→ Problem description
Copy each line in the entries below that contains the string "value". Case counts.

→ Dataset records
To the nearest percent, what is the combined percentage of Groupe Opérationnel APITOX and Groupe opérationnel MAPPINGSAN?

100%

...

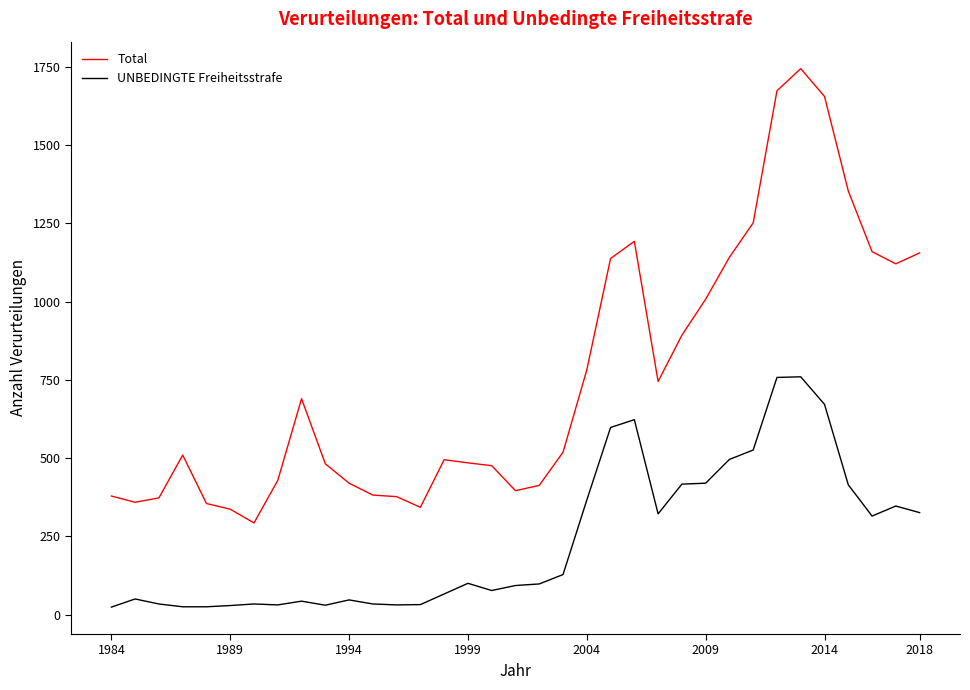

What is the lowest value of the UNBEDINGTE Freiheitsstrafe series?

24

--

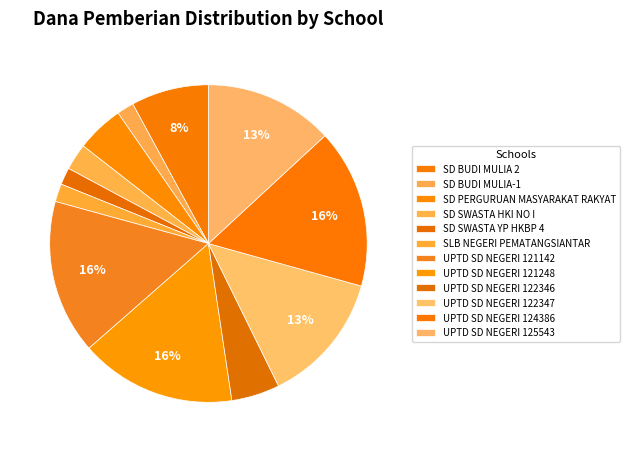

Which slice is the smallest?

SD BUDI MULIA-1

→ Answer to this exercise
What is the lowest value of the UNBEDINGTE Freiheitsstrafe series?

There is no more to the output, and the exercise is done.